Our mangrove forest is deteriorating
The Sundarbans is a 10,000 square kilometers of marshy land, filled with various flora and fauna. It stretches from Bangladesh to India, making it one of the biggest mangrove forest in the world. This forest is well known for its rich eco-system and hundreds of animal species. However, scientists are not sure if the Sundarbans can sustain one of its most important animals, the Royal Bengal Tiger. Researchers reported in the journal ‘Science of the Total Environment’ that changes operated by a warming planet will be “enough to decimate” a few hundreds or more of the tigers. According to their research, by 2070 there will be no suitable habitats for the tigers to survive.
Recent research shows frightening results for the tigers
Climate change has already endangered many species. Plenty are struggling to survive under the constant changes in the temperature and our environment. Sharif A.Mukul, the lead author of the report on the Sundarbans, researched for risks beyond the rising sea. Sea levels rising alone could amount to these cats lose half of their habitat. Mukul, an assistant professor of environmental management at Independent University, Bangladesh, believes that cyclones and other natural disasters can, destroy their habitat. They can also cause the outbreak of diseases and shortages of food.
Prerna Singh Bindra, author of The Vanishing: India’s Wildlife said that the number of tigers is going to shrink with time. The reason behind this is because the migrating of the tigers is not a ‘viable option’. Since there are no undisturbed places for these animals in a crowded planet.
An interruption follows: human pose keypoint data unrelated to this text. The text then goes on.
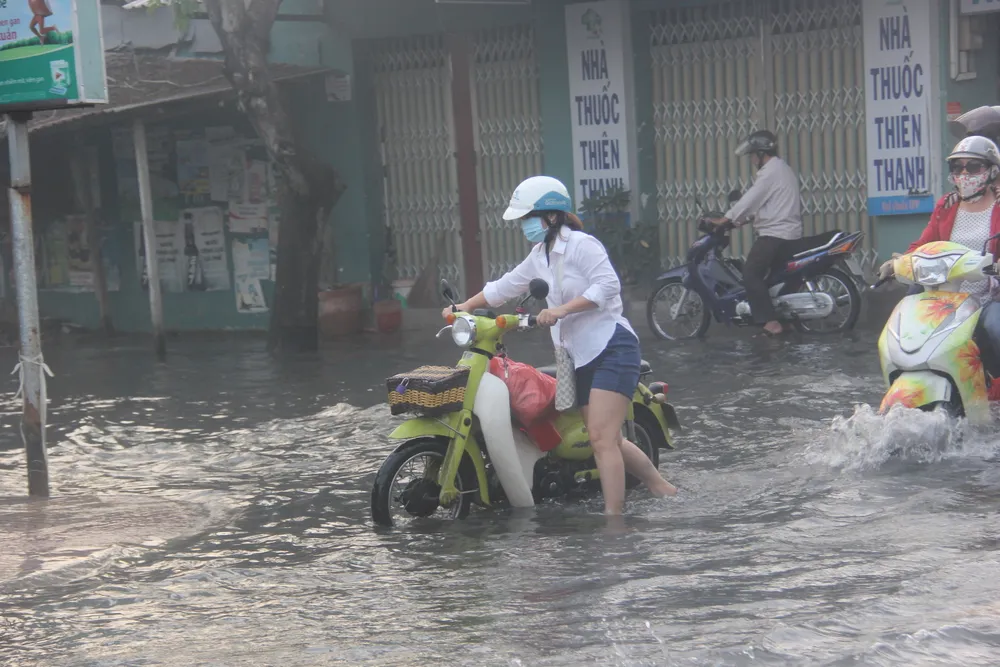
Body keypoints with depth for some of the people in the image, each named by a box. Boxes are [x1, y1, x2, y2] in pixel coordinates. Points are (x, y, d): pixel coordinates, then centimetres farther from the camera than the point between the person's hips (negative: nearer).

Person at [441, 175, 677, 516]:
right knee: (608, 439, 11)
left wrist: (562, 309, -27)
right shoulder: (539, 256, 16)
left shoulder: (581, 244, -10)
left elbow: (607, 285, -21)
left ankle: (613, 516, -15)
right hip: (581, 356, 9)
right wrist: (465, 306, 12)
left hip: (611, 347, -9)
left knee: (602, 439, -15)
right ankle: (661, 486, 27)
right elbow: (504, 286, 22)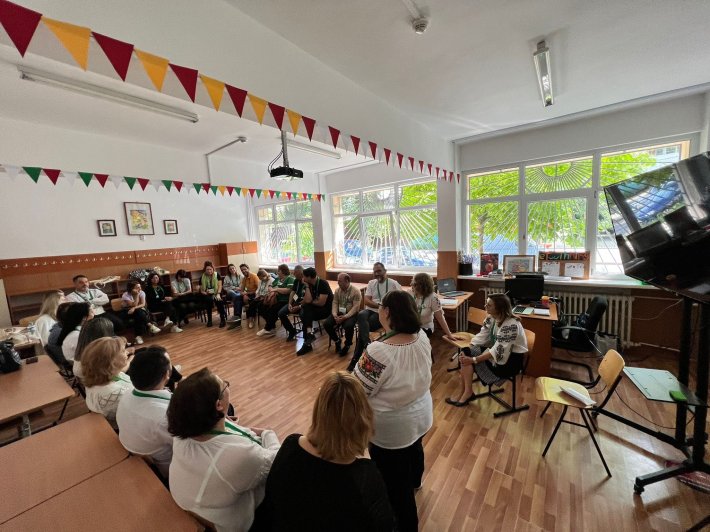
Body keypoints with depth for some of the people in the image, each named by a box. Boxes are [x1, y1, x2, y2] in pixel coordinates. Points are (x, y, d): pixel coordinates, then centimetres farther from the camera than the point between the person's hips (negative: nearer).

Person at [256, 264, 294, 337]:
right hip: (275, 300, 9)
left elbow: (288, 290, -22)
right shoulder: (278, 279, 19)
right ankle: (272, 327, 5)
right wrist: (272, 291, -5)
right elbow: (270, 287, 19)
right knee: (261, 307, -1)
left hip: (284, 301, -9)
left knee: (273, 310, -29)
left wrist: (276, 289, -12)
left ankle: (267, 329, -8)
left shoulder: (290, 279, -8)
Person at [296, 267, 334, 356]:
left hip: (327, 309, -6)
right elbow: (307, 300, -10)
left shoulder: (323, 283, -19)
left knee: (306, 309, -26)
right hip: (315, 308, 6)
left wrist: (311, 301, -6)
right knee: (304, 313, -23)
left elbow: (321, 303, -22)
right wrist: (307, 286, -13)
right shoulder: (310, 284, 1)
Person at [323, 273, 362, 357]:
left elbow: (355, 307, -17)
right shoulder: (337, 290, 6)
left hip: (351, 314, -5)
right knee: (327, 324, -18)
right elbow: (335, 303, 4)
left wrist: (345, 317, -27)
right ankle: (337, 340, 10)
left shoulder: (356, 291, -11)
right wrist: (335, 314, -15)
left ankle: (347, 345, -3)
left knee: (348, 326, -35)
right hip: (339, 313, 5)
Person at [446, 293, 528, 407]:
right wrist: (467, 351, -14)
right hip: (497, 350, 8)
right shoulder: (491, 318, -4)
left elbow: (498, 352, -29)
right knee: (465, 353, -11)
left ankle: (468, 393, -2)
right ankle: (463, 392, -6)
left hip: (511, 360, -8)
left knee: (469, 361, -21)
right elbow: (481, 338, -2)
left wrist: (473, 359, -28)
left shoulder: (511, 325, -28)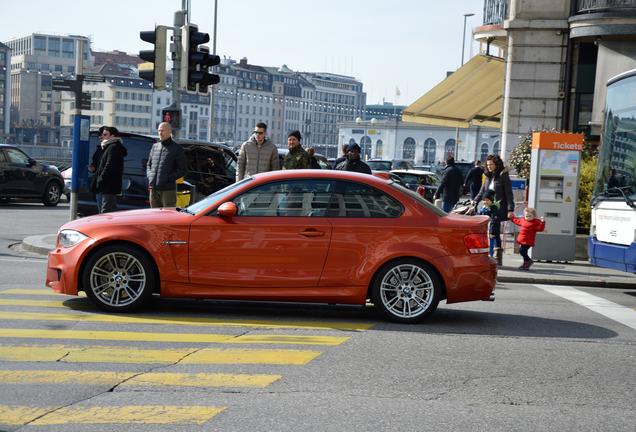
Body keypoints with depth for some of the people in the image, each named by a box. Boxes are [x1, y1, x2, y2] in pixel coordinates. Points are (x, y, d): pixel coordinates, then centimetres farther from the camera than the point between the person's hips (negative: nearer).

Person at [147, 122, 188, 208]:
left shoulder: (176, 148, 0)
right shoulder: (155, 147, 15)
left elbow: (183, 170, -2)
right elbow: (149, 165, 26)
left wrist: (169, 178, -13)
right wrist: (149, 176, 7)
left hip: (168, 189, -5)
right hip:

Questionable actions from the authorities
Fiddling with the laws, the development of industries and factories around the forest brings in several questions. Department of Environment has permitted at least 190 industrial plants in the ecologically critical area (ECA) around the Sundarbans, claiming that those factories have taken enough precautions on pollution. These factories include gas cylinder manufacturers, oil refineries, fish farms, hatcheries, saline water refineries and many more.
The problematic regulation of the increase of industries around the habitat of thousands of animal species, the extreme increase of heat and the fear of natural disasters have left researchers to wonder if proper precautions will help them protect the tigers after all.